═════ BEREITGESTELLTER TEXT

Birds of Prey | Ja, wirklich. Natürlich ist „Birds of Prey“ nicht perfekt, aber gerade weil der Film auf den Trümmern eines so unfassbar miesen Films wie „Suicide Squad“ errichtet wurde, ist ein kleines Lob angebracht. Insbesondere in und durch die Figur Harley Quinn macht dieser Film nicht nur vieles besser, sondern einige Dinge richtig gut. Das mag mitunter mehr Schein als Sein, äh, sein, aber der Film hat Tempo, Flair und Stil, bietet ein paar wirklich erinnerungswürdige Actionszenen, oft cleveren Humor und konsequenten Umgang mit den Figuren. Ich bin nicht die erste Person, die diese Beobachtung macht, aber das Schicksal von Harleys Sandwich (und ihre Reaktion darauf) hat mehr Tragweite als so manch großer Emotionsmoment in anderen Superhelden- und Comicfilmen.
Borat Subsequent Moviefilm | Es soll ja Leute geben, die den ersten „Borat“ als reine Jackass-artige Komödie sehen und die satirisch-politischen Spitzen wenn überhaupt eher als zufälliges Extra wahrnehmen. Dies dürfte beim zweiten Teil schwieriger werden, der mit seiner konkreteren Narrative und einer unmissverständlicheren Rahmung eine Grundhaltung vorgibt. Und selbst wenn nicht: ein neuer Borat nach vier Jahren Trump – das ist weder ein Zufall noch unbeabsichtigt.
Da 5 Bloods | Nach seinem ersten Oscargewinn (für das Script von „BlacKkKlansman“) zog es auch Spike Lee zu Netflix, wo er ein vermeintliches Goldgräberabenteuer mit Kriegsthematik kombiniert und in seiner eigentlichen Absicht noch viel höher zielt. Ein Film, wie ihn nur Spike Lee drehen kann.
His House | Flüchtlingstragik als metaphorischer Haunted House Horror. Es ist ein gewagtes, aber zum größten Teil auch erfolgreiches Unterfangen, welches Regisseur Remi Weekes hier wagt. An den richtigen Stellen durchaus spannend und verstörend, ehe (zuweilen etwas verspielt) die eigentlichen Absichten deutlich werden. Auch hier: Netflix, mal wieder.
I’m your Woman | In den 1970ern angesiedeltes Prime Original als Krimi-Thrillerdrama um die Frau eines Kriminellen, die mit ihrem Kind eine Flucht antreten muss, da es Unbekannte auf ihren Mann – und damit auch auf sie – abgesehen haben. Stylisch und spannend, aber auch charakterlich komplex. Mit „Mrs. Maisel“ Rachel Brosnahan in der Hauptrolle.

══════════
═════ VORLIEGENDE EINTRÄGE

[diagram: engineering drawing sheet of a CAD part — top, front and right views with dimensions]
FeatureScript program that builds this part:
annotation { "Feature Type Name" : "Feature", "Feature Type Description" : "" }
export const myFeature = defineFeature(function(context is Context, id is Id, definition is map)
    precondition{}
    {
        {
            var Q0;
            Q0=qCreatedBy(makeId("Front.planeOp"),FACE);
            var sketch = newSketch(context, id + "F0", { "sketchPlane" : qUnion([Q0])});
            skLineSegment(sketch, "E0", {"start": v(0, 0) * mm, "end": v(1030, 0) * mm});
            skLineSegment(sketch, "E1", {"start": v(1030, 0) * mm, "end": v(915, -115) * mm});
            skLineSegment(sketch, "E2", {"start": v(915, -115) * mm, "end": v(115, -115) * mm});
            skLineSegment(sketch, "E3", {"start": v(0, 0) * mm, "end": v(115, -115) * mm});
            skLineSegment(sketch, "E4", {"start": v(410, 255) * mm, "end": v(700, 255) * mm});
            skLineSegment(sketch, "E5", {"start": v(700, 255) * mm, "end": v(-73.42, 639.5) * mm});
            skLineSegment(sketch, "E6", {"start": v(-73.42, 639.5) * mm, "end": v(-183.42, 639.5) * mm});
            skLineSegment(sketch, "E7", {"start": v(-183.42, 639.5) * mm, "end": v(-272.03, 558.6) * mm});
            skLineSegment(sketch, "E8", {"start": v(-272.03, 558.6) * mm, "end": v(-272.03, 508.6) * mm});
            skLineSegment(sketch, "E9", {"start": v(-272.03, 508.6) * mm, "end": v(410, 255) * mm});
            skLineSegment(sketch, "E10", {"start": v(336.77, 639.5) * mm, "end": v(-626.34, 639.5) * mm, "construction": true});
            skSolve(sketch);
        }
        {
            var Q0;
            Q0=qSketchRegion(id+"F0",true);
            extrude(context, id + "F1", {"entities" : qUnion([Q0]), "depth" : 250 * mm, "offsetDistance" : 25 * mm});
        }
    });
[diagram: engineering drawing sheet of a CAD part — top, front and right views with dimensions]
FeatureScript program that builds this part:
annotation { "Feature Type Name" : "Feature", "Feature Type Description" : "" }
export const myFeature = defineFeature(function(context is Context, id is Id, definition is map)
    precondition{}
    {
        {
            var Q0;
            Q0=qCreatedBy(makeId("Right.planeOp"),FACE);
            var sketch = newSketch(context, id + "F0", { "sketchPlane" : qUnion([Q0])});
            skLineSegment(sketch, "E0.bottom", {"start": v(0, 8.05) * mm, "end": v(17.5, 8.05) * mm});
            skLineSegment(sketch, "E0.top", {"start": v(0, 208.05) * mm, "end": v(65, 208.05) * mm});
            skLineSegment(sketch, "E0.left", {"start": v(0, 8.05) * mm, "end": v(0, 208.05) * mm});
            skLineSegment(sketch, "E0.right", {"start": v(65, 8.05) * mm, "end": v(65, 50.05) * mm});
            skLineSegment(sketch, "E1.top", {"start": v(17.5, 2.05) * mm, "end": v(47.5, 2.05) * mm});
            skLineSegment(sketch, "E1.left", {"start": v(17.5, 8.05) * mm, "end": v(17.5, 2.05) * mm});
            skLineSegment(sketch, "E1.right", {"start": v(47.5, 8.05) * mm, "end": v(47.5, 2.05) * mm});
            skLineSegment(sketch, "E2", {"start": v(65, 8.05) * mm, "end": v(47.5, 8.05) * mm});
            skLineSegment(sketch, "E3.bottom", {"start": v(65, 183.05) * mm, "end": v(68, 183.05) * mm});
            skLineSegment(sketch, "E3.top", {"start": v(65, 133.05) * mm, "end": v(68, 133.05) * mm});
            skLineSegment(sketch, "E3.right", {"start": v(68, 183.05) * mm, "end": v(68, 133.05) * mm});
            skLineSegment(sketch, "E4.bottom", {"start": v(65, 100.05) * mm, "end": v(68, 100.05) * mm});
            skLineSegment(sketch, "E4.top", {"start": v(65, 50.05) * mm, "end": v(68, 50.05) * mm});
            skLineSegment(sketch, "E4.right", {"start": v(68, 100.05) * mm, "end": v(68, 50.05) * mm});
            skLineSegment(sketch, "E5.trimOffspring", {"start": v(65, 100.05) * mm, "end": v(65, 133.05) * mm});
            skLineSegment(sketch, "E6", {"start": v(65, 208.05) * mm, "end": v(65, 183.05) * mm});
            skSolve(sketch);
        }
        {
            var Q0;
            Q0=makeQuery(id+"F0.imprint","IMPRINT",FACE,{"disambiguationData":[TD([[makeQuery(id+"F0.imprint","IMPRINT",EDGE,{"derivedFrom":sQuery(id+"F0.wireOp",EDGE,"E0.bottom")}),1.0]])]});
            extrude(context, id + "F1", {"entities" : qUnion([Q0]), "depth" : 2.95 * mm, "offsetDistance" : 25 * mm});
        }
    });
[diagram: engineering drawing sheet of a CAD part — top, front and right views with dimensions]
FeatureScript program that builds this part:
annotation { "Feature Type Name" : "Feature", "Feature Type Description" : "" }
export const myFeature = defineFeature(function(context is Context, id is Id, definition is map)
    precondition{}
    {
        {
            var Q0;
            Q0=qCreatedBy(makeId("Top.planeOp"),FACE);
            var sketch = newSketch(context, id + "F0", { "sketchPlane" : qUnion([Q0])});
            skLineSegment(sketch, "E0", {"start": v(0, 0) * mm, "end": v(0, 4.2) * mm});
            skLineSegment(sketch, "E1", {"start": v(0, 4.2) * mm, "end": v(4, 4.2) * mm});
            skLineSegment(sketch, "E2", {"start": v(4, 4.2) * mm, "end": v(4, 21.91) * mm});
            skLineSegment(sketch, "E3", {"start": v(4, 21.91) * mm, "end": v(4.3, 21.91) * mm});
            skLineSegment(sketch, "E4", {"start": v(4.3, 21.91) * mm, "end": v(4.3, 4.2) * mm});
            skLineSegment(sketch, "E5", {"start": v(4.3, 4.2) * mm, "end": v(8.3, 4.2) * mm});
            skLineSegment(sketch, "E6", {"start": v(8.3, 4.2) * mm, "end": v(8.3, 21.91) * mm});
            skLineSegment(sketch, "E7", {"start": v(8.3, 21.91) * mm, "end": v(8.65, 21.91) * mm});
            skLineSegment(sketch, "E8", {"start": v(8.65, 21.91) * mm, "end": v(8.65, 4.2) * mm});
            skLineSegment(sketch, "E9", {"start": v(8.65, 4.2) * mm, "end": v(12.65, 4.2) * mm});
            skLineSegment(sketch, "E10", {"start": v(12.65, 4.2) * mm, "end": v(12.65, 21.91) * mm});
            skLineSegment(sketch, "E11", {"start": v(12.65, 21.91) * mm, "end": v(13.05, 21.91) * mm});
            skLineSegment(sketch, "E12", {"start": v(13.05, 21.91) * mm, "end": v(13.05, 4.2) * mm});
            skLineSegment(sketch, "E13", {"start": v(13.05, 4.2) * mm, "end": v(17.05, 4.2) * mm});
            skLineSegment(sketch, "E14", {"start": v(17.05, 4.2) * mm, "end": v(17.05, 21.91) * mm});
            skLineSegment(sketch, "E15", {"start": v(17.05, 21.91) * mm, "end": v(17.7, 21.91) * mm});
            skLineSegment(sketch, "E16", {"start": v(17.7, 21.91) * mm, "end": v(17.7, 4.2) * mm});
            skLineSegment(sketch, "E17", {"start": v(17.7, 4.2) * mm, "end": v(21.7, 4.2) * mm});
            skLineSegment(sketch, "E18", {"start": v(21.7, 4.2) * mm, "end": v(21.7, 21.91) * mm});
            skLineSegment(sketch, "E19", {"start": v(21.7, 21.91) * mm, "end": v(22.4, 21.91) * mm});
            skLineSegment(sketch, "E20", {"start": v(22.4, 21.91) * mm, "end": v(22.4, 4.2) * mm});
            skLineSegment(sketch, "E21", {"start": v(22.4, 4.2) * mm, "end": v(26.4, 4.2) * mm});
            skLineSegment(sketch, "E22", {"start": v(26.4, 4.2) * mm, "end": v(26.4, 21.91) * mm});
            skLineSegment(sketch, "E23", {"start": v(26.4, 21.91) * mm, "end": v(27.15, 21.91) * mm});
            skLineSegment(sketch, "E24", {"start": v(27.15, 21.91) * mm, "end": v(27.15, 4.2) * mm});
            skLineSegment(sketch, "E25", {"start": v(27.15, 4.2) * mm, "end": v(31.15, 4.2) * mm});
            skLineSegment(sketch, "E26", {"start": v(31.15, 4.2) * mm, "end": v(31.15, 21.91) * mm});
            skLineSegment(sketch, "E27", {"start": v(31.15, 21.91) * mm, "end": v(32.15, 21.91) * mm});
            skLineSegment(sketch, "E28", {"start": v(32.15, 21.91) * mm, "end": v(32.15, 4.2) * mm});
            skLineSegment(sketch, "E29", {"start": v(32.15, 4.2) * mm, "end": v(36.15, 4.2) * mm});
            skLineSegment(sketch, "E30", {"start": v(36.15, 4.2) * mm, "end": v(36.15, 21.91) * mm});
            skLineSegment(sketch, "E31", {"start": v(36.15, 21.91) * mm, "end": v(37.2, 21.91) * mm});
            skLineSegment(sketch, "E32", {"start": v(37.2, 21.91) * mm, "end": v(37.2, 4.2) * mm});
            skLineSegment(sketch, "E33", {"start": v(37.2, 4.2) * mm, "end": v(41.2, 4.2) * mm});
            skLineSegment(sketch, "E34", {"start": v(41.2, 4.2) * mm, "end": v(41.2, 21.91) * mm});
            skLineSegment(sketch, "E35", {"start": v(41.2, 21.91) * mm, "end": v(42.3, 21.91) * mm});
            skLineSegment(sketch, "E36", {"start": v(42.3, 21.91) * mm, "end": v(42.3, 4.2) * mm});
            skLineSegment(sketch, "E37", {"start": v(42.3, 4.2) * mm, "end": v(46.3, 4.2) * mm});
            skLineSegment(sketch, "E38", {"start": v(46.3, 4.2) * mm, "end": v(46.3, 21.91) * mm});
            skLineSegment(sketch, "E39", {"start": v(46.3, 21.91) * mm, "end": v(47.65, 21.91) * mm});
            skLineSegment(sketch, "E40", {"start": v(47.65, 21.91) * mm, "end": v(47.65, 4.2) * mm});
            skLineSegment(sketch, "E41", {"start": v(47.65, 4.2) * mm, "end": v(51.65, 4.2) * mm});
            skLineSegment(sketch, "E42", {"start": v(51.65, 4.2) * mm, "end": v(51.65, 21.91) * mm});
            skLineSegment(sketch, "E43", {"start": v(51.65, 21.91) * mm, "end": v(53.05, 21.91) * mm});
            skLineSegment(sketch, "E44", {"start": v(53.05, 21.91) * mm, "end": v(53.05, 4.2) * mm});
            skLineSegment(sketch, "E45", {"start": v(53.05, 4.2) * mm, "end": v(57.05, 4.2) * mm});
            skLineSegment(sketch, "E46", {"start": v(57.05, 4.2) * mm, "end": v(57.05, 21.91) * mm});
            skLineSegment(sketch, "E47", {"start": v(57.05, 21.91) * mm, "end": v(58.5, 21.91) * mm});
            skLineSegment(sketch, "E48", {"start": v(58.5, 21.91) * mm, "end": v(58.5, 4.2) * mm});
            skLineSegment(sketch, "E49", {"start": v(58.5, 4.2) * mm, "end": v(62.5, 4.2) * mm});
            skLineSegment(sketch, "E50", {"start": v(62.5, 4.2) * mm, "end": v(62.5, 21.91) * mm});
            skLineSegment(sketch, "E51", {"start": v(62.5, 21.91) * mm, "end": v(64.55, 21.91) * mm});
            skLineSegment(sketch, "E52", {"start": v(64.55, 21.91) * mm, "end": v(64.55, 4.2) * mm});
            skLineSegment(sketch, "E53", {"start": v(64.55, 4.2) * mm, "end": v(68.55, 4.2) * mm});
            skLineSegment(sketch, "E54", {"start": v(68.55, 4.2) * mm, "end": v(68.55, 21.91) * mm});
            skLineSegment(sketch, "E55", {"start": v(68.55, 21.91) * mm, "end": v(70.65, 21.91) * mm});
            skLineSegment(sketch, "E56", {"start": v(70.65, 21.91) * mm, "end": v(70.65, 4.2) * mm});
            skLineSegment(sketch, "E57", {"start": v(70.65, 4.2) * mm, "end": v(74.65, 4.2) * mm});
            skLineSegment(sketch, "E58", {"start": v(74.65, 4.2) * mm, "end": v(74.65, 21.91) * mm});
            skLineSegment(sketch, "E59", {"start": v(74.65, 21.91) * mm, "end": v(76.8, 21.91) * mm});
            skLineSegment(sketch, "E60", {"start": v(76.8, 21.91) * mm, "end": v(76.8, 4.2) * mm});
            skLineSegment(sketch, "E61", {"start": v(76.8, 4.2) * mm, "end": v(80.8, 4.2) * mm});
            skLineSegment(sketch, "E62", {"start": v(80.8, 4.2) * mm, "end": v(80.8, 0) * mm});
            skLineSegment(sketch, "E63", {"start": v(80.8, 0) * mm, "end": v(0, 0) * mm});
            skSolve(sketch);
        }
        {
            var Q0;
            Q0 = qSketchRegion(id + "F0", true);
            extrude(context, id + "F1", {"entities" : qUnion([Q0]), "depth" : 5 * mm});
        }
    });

══════════

• AUFGABENSTELLUNG
Schreib aus den Filmkritiken die Stelle ab, die mit den Worten „Borat Subsequent Moviefilm“ anfängt und nach „Lee drehen kann.“ aufhört.

• ÜBUNGSERGEBNIS
Borat Subsequent Moviefilm | Es soll ja Leute geben, die den ersten „Borat“ als reine Jackass-artige Komödie sehen und die satirisch-politischen Spitzen wenn überhaupt eher als zufälliges Extra wahrnehmen. Dies dürfte beim zweiten Teil schwieriger werden, der mit seiner konkreteren Narrative und einer unmissverständlicheren Rahmung eine Grundhaltung vorgibt. Und selbst wenn nicht: ein neuer Borat nach vier Jahren Trump – das ist weder ein Zufall noch unbeabsichtigt.
Da 5 Bloods | Nach seinem ersten Oscargewinn (für das Script von „BlacKkKlansman“) zog es auch Spike Lee zu Netflix, wo er ein vermeintliches Goldgräberabenteuer mit Kriegsthematik kombiniert und in seiner eigentlichen Absicht noch viel höher zielt. Ein Film, wie ihn nur Spike Lee drehen kann.